MSM Motor1;         //create MSM class Motor object

void setup() {
  Motor1.Set_Slave_Address(0x00);     //Set Slave Address in Hex
  Motor1.init();                      // initialize serial com settings
  Serial.begin(9600);                 // 2nd serial com for printing data to serial monitor if needed
  Motor1.Op_mode(Speed);              // set operation mode( Speed, Position or Torque)
  Motor1.Set_Velocity(500);           // set motor speed in RPM
  Motor1.Enable_Op();                 // Enable Motor to start spinning
  delay(20000);                       // run time in ms
  Motor1.Disable_Op();                // Disable Motor to stop spinning
} // setup

void loop() {

} // loop

This contains a few lines of code, and the result obtained is starting the motor for 20 seconds, with a rotation speed of 500 RPM. And it behaves like this:

During this time, in the MACOM application we can observe:

Obviously, all the data in the program can be modified as we wish. What I noticed is that sometimes, when starting, the motor starts with a small shock, a stronger trepidation, but this is for a very short time, then you have no problems with it.

MagAlpha Communication Interface abbreviated as MACOM, is an application that once installed on the PC, through it, we can monitor in real time the parameters such as Angle at which the motor axis is positioned, Angle Error, Speed ​​Ripple, and we also have the possibility to make some adjustments .

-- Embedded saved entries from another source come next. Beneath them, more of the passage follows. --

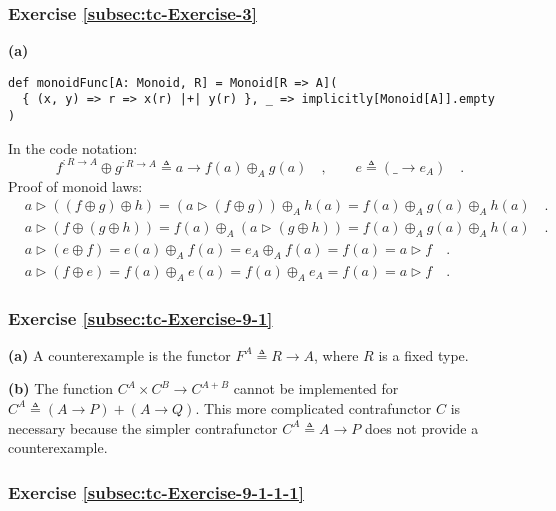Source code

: \subsubsection*{Exercise \ref{subsec:tc-Exercise-3}}

\textbf{(a)}
\begin{lstlisting}
def monoidFunc[A: Monoid, R] = Monoid[R => A](
  { (x, y) => r => x(r) |+| y(r) }, _ => implicitly[Monoid[A]].empty
)
\end{lstlisting}

In the code notation:
\[
f^{:R\rightarrow A}\oplus g^{:R\rightarrow A}\triangleq a\rightarrow f(a)\oplus_{A}g(a)\quad,\quad\quad e\triangleq(\_\rightarrow e_{A})\quad.
\]
Proof of monoid laws:
\begin{align*}
 & a\triangleright\left(\left(f\oplus g\right)\oplus h\right)=\left(a\triangleright(f\oplus g)\right)\oplus_{A}h(a)=f(a)\oplus_{A}g(a)\oplus_{A}h(a)\quad.\\
 & a\triangleright\left(f\oplus\left(g\oplus h\right)\right)=f(a)\oplus_{A}\left(a\triangleright(g\oplus h)\right)=f(a)\oplus_{A}g(a)\oplus_{A}h(a)\quad.\\
 & a\triangleright\left(e\oplus f\right)=e(a)\oplus_{A}f(a)=e_{A}\oplus_{A}f(a)=f(a)=a\triangleright f\quad.\\
 & a\triangleright(f\oplus e)=f(a)\oplus_{A}e(a)=f(a)\oplus_{A}e_{A}=f(a)=a\triangleright f\quad.
\end{align*}


\subsubsection*{Exercise \ref{subsec:tc-Exercise-9-1} }

\textbf{(a)} A counterexample is the functor $F^{A}\triangleq R\rightarrow A$,
where $R$ is a fixed type.

\textbf{(b)} The function $C^{A}\times C^{B}\rightarrow C^{A+B}$
cannot be implemented for $C^{A}\triangleq\left(A\rightarrow P\right)+\left(A\rightarrow Q\right)$.
This more complicated contrafunctor $C$ is necessary because the
simpler contrafunctor $C^{A}\triangleq A\rightarrow P$ does not provide
a counterexample.

\subsubsection*{Exercise \ref{subsec:tc-Exercise-9-1-1-1}}


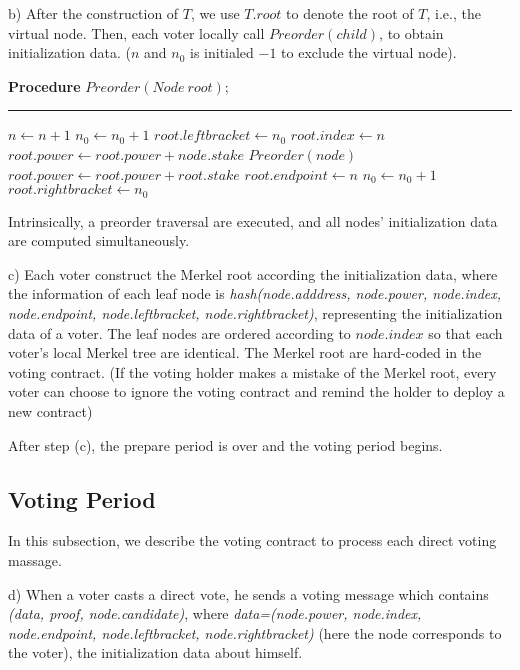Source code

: b) After the construction of $T$, we use $T.root$ to denote the root of $T$, i.e., the virtual node. Then, each voter locally call $Preorder(child)$, to obtain initialization data. ($n$ and $n_0$ is initialed $-1$ to exclude the virtual node).

\begin{algorithm}
	\label{alg:preorder}
	\textbf{Procedure} $Preorder(Node~root)$;
	\hrule
	$n \leftarrow n+1$\;
	$n_0 \leftarrow n_0+1$\;
	$root.leftbracket \leftarrow n_0$\;
	$root.index \leftarrow n$\;
	{
		$root.power \leftarrow root.power+node.stake$\;
		$Preorder(node)$
	}
    $root.power \leftarrow root.power+root.stake$\;
	$root.endpoint \leftarrow n$\;
	$n_0 \leftarrow n_0+1$\;
	$root.rightbracket \leftarrow n_0$\;
\end{algorithm}
Intrinsically, a preorder traversal are executed, and all nodes' initialization data are computed simultaneously. 

c) Each voter construct the Merkel root according the initialization data, where the information of each leaf node is {\em hash(node.adddress, node.power, node.index, node.endpoint, node.leftbracket, node.rightbracket)}, representing the initialization data of a voter. The leaf nodes are ordered according to $node.index$ so that each voter's local Merkel tree are identical. The  Merkel root are hard-coded in the voting contract. (If the voting holder makes a mistake of the Merkel root, every voter can choose to ignore the voting contract and remind the holder to deploy a new contract)

After step (c), the prepare period is over and the voting period begins.
\subsection{Voting Period}
In this subsection, we describe the voting contract to process each direct voting massage. 

d) When a voter casts a direct vote, he sends a voting message which contains {\em(data, proof, node.candidate)}, where {\em data=(node.power, node.index, node.endpoint, node.leftbracket, node.rightbracket)} (here the node corresponds to the voter), the initialization data about himself.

The magnetic sensor is placed on a round electronic board, and this board is mounted very close to the permanent magnet on the motor shaft. Through the communication interface, another electronic board that connects with the sensor, a connection is established through the serial port to the PC.

Now let's return to other practical tests. I ran a sketch in which I changed the RPM to only 60. In the video we can see that the signal received from the sensor is more like a saw tooth. We increase the RPM to 1500, we notice some pulses when reading the angle position of the motor shaft, also visible on the Angle Error graph.

At 60 RPM: 

At 1500 RPM: 

The MSM942038-24C-R motor has a nominal rotation speed of 3000 RPM. Let's try this too:

At 3000 RPM: 

In the end, I would like to say that all the stuff was packed quite well, I did not discover any damages. In continuation, this RoadTest allows me to work on an Arduino Mega platform (I didn't know it until now), and a pretty good kit that will allow me to control this stepper in speed or position with the help of the sensor that can measure the angular speed. Next, I will try to implement this motor in a practical application, when I will have more free time.

For start: 

Thanks to Element14 Community!

  • Hi Cristi,

    Thanks for the detailed writeup! When you are running the motor at higher speeds (1500 / 3000 rpm) it will be useful to put the MACOM app in high-speed mode by clicking on the "walking man" icon at the top. This will provide a lot of info and track the quickly changing angle. When you are in high-speed mode, make sure to also click/drag the small blue arrow on the right of the screen as this will show even more useful information. Enjoy playing with the kit and let us know what projects you design!